Reinholz pointa du menton vers la boutique. Elle paraît plus petite, se dit-il. Plus petite qu’avant.
– Vous aviez quelque chose à acheter ?
– Ouais, des clopes.
– Vous étiez déjà venu dans cette boutique ?
– Oh… deux trois fois. Quand j’étais dans le coin. Plusieurs fois, ouais.
– Et qu’est-ce que vous faisiez dans le quartier cette nuit ?
– Je rentrais d’une course là-haut, à Gårdsten. Vers la rue Cannelle.
– Pourquoi passer par ici au retour ?
– Au re… je ne sais pas, je devais redescendre à la Gare Centrale… ouais, j’avais pas très envie de prendre la nationale tout simplement. (Il pointa la tête vers l’ouest, du côté de la route d’Angered qui menait au fleuve.) Je fais souvent comme ça.
– Poursuivez.

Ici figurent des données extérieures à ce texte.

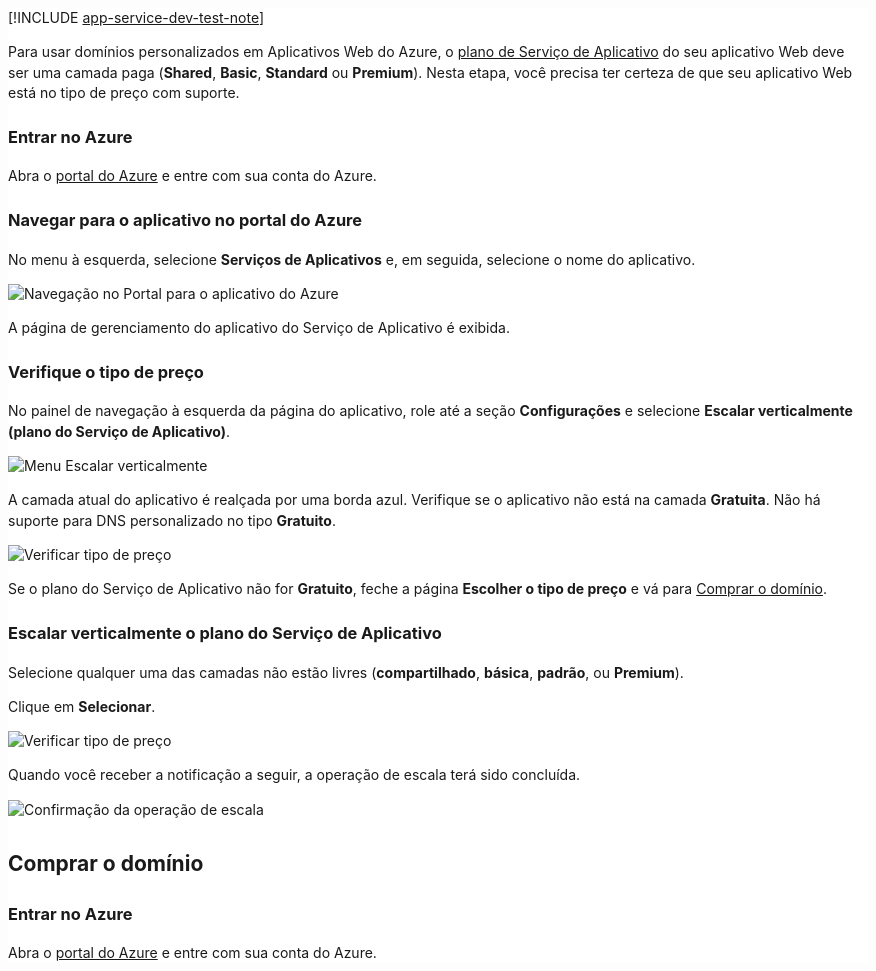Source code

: [!INCLUDE [app-service-dev-test-note](../../includes/app-service-dev-test-note.md)]

Para usar domínios personalizados em Aplicativos Web do Azure, o [plano de Serviço de Aplicativo](https://azure.microsoft.com/pricing/details/app-service/) do seu aplicativo Web deve ser uma camada paga (**Shared**, **Basic**, **Standard** ou **Premium**). Nesta etapa, você precisa ter certeza de que seu aplicativo Web está no tipo de preço com suporte.

### <a name="sign-in-to-azure"></a>Entrar no Azure

Abra o [portal do Azure](https://portal.azure.com) e entre com sua conta do Azure.

### <a name="navigate-to-the-app-in-the-azure-portal"></a>Navegar para o aplicativo no portal do Azure

No menu à esquerda, selecione **Serviços de Aplicativos** e, em seguida, selecione o nome do aplicativo.

![Navegação no Portal para o aplicativo do Azure](./media/app-service-web-tutorial-custom-domain/select-app.png)

A página de gerenciamento do aplicativo do Serviço de Aplicativo é exibida.  

### <a name="check-the-pricing-tier"></a>Verifique o tipo de preço

No painel de navegação à esquerda da página do aplicativo, role até a seção **Configurações** e selecione **Escalar verticalmente (plano do Serviço de Aplicativo)**.

![Menu Escalar verticalmente](./media/app-service-web-tutorial-custom-domain/scale-up-menu.png)

A camada atual do aplicativo é realçada por uma borda azul. Verifique se o aplicativo não está na camada **Gratuita**. Não há suporte para DNS personalizado no tipo **Gratuito**. 

![Verificar tipo de preço](./media/app-service-web-tutorial-custom-domain/check-pricing-tier.png)

Se o plano do Serviço de Aplicativo não for **Gratuito**, feche a página **Escolher o tipo de preço** e vá para [Comprar o domínio](#buy-the-domain).

### <a name="scale-up-the-app-service-plan"></a>Escalar verticalmente o plano do Serviço de Aplicativo

Selecione qualquer uma das camadas não estão livres (**compartilhado**, **básica**, **padrão**, ou **Premium**). 

Clique em **Selecionar**.

![Verificar tipo de preço](./media/app-service-web-tutorial-custom-domain/choose-pricing-tier.png)

Quando você receber a notificação a seguir, a operação de escala terá sido concluída.

![Confirmação da operação de escala](./media/app-service-web-tutorial-custom-domain/scale-notification.png)

## <a name="buy-the-domain"></a>Comprar o domínio

### <a name="sign-in-to-azure"></a>Entrar no Azure
Abra o [portal do Azure](https://portal.azure.com/) e entre com sua conta do Azure.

Vous avez donc traversé le parking ?
– En fait ce qui m’a frappé, c’est… le silence. C’est plutôt calme par ici, surtout la nuit, ou à l’aube, mais là y avait vraiment pas un bruit. (Reinholz se frotta la paupière.) Et puis j’ai vu personne. D’habitude on aperçoit au moins une silhouette à l’intérieur. (Il fit encore un geste en direction de la bâtisse, trente mètres plus loin.) Rapport aux vitres.
– Mais cette fois-ci vous n’avez vu personne ?
– Non.
– Quand alors ?
– Quand quoi ?
– Quand avez-vous aperçu quelqu’un ?
– Quand… quand je suis entré. Ou alors quand j’étais à la porte… je ne m’en souviens pas très bien. Je ne suis pas vraiment entré à l’intérieur en fait.
– Qu’avez-vous vu ?
– J’ai vu le mec, par terre.
Winter hocha la tête.
– J’ai vu du sang.
Winter opina de nouveau.
– J’ai vu… j’ai vu…, commença Reinholz.
L’ampleur du choc se lisait sur son visage et dans ses gestes. Ça faisait un moment qu’il était là. Il avait le droit de quitter les lieux maintenant. Il avait besoin de parler avec quelqu’un, et pas avec un commissaire de police.
– Vous n’avez vu personne d’autre ?
Reinholz secoua la tête. Winter attendait.
– Peut-être un… bras, finit-il par répondre. Ou bien une jambe.
– Pas d’autre voiture sur le parking ?
– Non… je crois pas. Il y avait deux trois voitures garées sur le trottoir mais elles… avaient l’air d’être là depuis longtemps. Elles étaient en fin de course, si vous voyez ce que je veux dire.
– Parfaitement. Vous n’avez rien entendu d’autre ?
Reinholz parut fixer un point loin devant lui. Winter se retourna mais ne vit rien de nouveau.
– Je crois avoir entendu quelque chose.
Sa voix était maintenant plus calme, plus posée. Comme s’il avait pris sa respiration pour chasser la tension.
– De ce côté-là.
Winter patienta.
– Des pas. Un bruit de pas. Comme si on courait. Mais c’était… léger.
– Et ça s’est produit à quel moment ?
– Quand j’étais là devant… j’étais encore à la porte.
– Des pas ?
– J’aurais dit que ça venait de derrière. Comme si quelqu’un cherchait à s’enfuir. Je m’en souviens bien, oui. J’ai entendu ça… au moment où j’ai vu… ce que j’ai vu. (Son regard croisa celui de Winter.) Des pas tout légers.